I shared this frustration of mine with a trusted mentor at one point in my early thirties. His answer surprised me. He already knew my dilemma. He told me that there is no way I can do it. I can’t give myself away like I wanted to with my second set of thirty years. He told me to focus on getting instead! But to focus on receiving from God, not from any other source. And that only then would I have the emotional, spiritual, and physical energy to ever become a more giving person. He shared with me in depth about this. It helped me relax and receive. Over time, relaxing and receiving made me a little more generous and giving. That was an interesting lesson to learn.

But I’m still humbled that I must admit that the road of my journey to find out what is wrong with the church has led to a mirror. I am what is wrong with the church. Sure, the church has generational problems. Sure it has cultural issues to sift through. Sure it has a huge theological problem in that it doesn’t even know who it is. But more central to its troubles is my own brokenness. And yours. And all of theirs. The problem with the church is me.

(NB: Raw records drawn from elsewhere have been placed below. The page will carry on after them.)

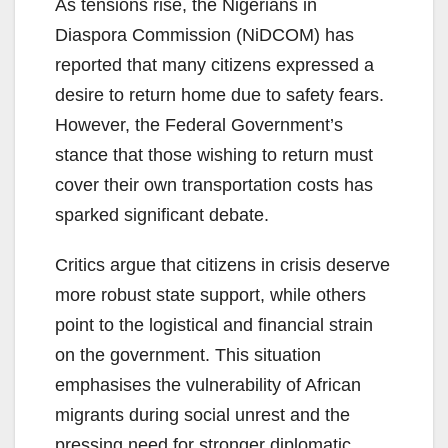
As tensions rise, the Nigerians in
Diaspora Commission (NiDCOM) has
reported that many citizens expressed a
desire to return home due to safety fears.
However, the Federal Government’s
stance that those wishing to return must
cover their own transportation costs has
sparked significant debate.
Critics argue that citizens in crisis deserve
more robust state support, while others
point to the logistical and financial strain
on the government. This situation
emphasises the vulnerability of African
migrants during social unrest and the
pressing need for stronger diplomatic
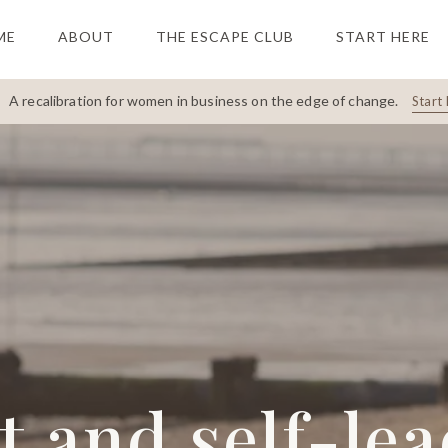
ME
ABOUT
THE ESCAPE CLUB
START HERE
A recalibration for women in business on the edge of change.
Start 
 and self-le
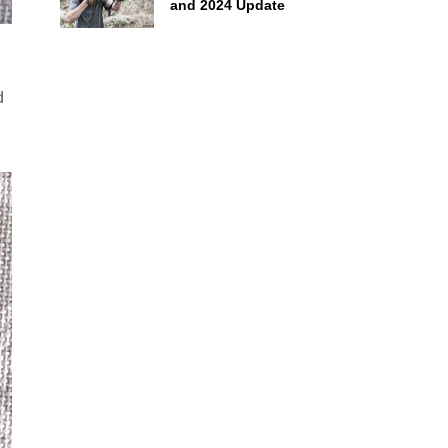
and 2024 Update
d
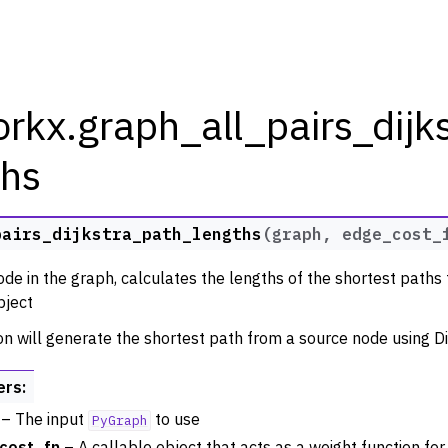
rkx.graph_all_pairs_dijk
ths
rkx Tutorials and Guides
pairs_dijkstra_path_lengths
(
graph
,
edge_cost_
orkx API
de in the graph, calculates the lengths of the shortest paths t
 Classes
ject
thm Functions
on will generate the shortest path from a source node using Di
ators
m Graph Generator Functions
ers
:
 Functions
– The input
to use
PyGraph
zation
cost_fn
– A callable object that acts as a weight function for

I have shared those thoughts on occasion when teaching or preaching. I always follow up my confession by inviting the audience to share in my blame. I tell them that if they are considering taking me out behind the building, hiring a hit man, and doing away with me in order to rid the earth of the church’s problems once and for all, that they should realize that I’m speaking on behalf of us all. I’m being a little bit falsely humble when I say the problem with the church is me. The problem is really us. My brokenness corrupts her. And yours. And all of ours, through space and time. We aren’t giving enough. We don’t give away our energy, our attention, our ability, our money, our love. And we can’t do it. We just are not that healthy.

As my trusted mentor instructed me, the same goes for us. We cannot do it. We cannot just force ourselves to be more giving, more generous, more loving. We have to focus on receiving, but on receiving from one source, the love of God. Only then will we relax and be healthy enough to gradually become more loving, more giving, more generous. Then maybe it won’t be quite so dramatically obvious that something is wrong with the church. Then maybe the world will notice more that something is right with the church. Maybe something -- something beyond my ability to conjure up -- will shine through and those who are really watching will notice.

Maybe then you and I -- and all the others who are the church, and then even some who are not just yet -- maybe then we will all find our way home.